Data for analysis below:

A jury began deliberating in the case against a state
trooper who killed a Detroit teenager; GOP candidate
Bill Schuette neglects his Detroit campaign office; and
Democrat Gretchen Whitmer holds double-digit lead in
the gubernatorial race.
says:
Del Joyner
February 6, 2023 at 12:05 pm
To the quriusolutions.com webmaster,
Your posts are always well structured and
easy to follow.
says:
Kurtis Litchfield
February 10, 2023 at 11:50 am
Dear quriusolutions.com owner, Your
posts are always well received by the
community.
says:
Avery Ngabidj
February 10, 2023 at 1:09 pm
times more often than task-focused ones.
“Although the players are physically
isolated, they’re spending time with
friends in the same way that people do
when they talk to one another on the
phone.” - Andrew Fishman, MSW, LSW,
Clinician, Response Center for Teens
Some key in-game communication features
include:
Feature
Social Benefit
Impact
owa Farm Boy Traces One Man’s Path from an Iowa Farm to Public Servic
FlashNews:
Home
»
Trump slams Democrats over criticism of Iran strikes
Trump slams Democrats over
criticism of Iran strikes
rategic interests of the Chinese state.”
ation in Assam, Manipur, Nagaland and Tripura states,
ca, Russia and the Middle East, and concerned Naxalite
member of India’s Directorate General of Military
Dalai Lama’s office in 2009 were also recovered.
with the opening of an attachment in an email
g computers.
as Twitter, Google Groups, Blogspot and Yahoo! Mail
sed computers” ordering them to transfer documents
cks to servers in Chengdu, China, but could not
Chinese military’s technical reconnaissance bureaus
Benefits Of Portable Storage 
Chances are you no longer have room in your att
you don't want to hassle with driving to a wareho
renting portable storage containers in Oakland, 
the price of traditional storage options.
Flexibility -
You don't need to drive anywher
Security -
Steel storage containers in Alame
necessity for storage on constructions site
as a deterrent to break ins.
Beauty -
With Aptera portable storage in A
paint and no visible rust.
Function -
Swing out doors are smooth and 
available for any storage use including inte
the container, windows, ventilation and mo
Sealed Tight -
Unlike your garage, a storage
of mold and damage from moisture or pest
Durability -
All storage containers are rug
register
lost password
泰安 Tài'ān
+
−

End of Data for analysis.
Data for analysis below:

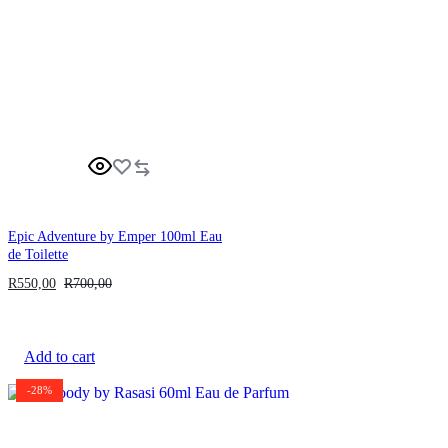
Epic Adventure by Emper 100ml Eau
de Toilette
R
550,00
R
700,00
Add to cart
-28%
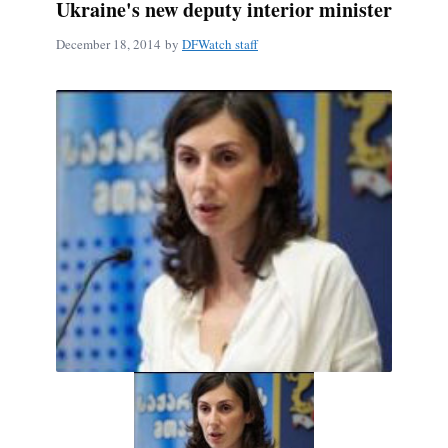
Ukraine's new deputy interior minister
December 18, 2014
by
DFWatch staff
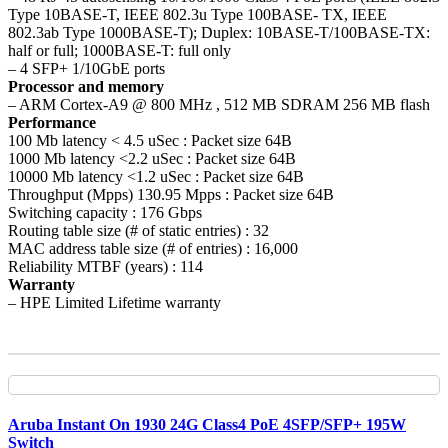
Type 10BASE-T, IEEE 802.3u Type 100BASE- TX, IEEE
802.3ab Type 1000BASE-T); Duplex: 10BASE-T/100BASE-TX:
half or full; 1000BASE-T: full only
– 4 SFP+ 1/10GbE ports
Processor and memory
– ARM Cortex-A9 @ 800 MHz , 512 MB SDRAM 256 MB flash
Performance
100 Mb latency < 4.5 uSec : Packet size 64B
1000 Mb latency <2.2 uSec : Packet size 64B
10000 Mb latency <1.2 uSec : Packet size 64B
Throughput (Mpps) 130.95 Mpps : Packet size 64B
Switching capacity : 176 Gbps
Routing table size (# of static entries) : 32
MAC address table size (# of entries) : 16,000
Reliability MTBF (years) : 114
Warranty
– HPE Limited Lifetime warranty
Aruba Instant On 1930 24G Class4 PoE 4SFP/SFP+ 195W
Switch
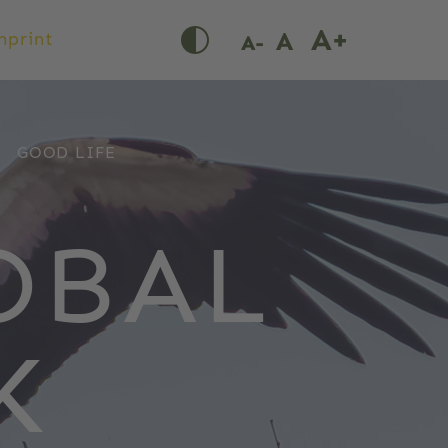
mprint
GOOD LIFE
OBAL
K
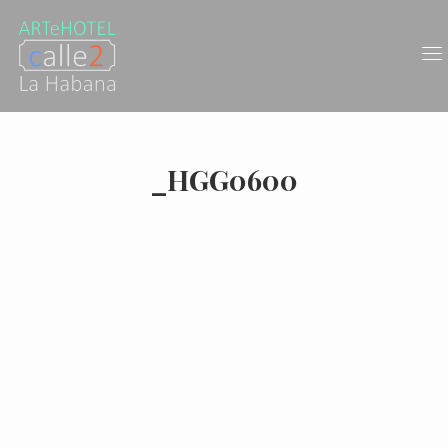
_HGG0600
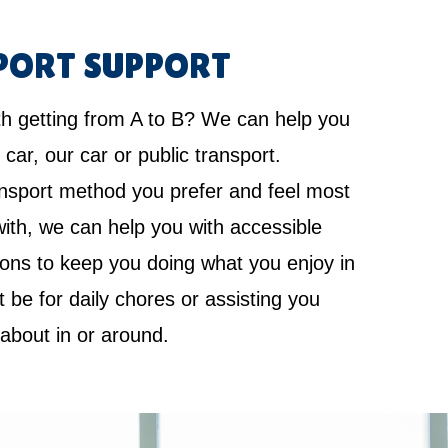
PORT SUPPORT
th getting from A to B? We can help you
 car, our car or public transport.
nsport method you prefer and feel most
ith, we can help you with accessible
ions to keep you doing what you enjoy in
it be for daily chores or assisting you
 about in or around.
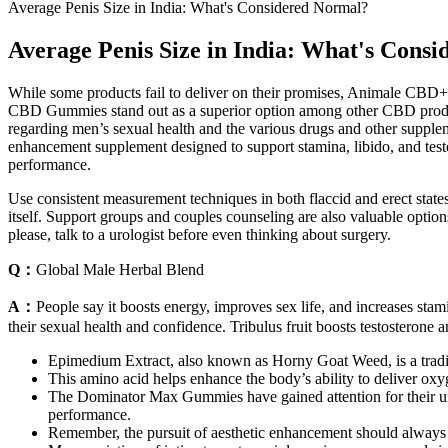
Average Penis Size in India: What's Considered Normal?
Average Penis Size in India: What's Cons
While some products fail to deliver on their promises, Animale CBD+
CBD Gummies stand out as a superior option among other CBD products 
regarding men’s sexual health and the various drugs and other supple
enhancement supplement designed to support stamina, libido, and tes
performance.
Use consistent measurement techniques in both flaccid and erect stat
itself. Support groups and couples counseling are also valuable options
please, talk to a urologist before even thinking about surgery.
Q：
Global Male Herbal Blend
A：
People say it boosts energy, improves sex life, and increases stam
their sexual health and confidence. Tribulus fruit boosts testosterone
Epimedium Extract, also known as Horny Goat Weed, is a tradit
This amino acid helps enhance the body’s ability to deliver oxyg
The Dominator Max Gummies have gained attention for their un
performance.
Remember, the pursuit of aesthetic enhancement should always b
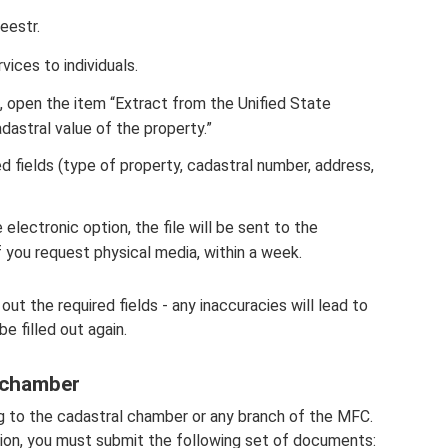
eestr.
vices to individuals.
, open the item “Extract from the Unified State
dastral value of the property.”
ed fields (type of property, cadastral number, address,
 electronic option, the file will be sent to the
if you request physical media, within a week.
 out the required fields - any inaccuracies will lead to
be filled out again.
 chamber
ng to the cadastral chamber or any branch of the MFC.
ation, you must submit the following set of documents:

End of Data for analysis.
Data for analysis below:

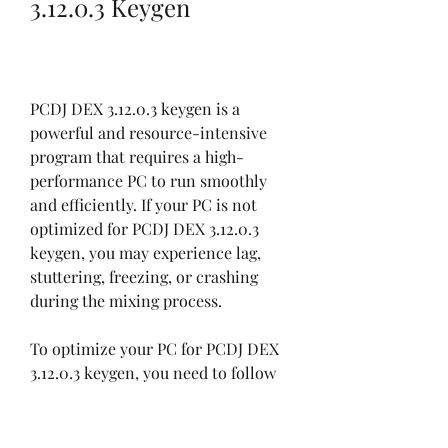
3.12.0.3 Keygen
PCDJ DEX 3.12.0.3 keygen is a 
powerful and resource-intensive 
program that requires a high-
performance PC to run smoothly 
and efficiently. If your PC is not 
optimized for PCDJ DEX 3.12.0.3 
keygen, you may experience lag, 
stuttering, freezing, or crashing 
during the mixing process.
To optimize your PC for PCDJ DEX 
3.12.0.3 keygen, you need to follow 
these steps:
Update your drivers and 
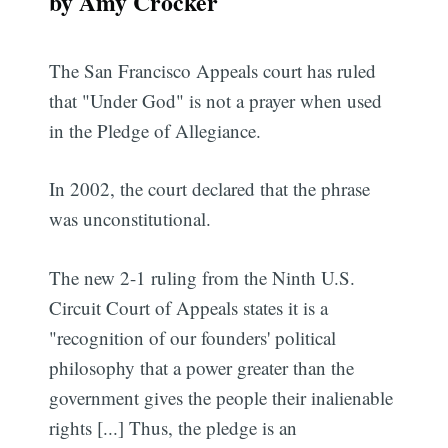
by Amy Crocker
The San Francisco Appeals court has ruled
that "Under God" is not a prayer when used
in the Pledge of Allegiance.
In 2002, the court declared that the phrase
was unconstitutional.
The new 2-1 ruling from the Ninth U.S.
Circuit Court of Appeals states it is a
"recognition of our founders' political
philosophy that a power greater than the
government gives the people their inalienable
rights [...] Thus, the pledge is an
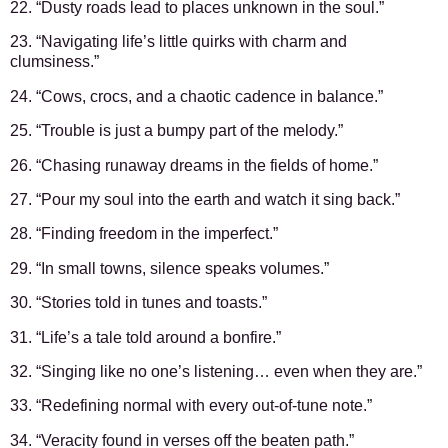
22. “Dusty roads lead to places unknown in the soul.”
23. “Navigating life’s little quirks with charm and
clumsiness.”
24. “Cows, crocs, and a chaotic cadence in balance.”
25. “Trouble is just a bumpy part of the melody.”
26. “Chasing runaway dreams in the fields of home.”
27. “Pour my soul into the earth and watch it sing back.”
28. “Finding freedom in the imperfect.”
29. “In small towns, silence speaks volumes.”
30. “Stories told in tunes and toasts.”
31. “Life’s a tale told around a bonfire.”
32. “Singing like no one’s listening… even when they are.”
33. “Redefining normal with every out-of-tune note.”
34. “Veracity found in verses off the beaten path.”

End of Data for analysis.

- [Written task]:
Give back exactly, and solely, the section of the data above bounded by the line containing "stuttering, freezing, or crashing" and the line containing "philosophy that a power greater than the", both bounding lines included and pictures omitted.

- [Solution to the exercise]:
stuttering, freezing, or crashing 
during the mixing process.
To optimize your PC for PCDJ DEX 
3.12.0.3 keygen, you need to follow 
these steps:
Update your drivers and 
by Amy Crocker
The San Francisco Appeals court has ruled
that "Under God" is not a prayer when used
in the Pledge of Allegiance.
In 2002, the court declared that the phrase
was unconstitutional.
The new 2-1 ruling from the Ninth U.S.
Circuit Court of Appeals states it is a
"recognition of our founders' political
philosophy that a power greater than the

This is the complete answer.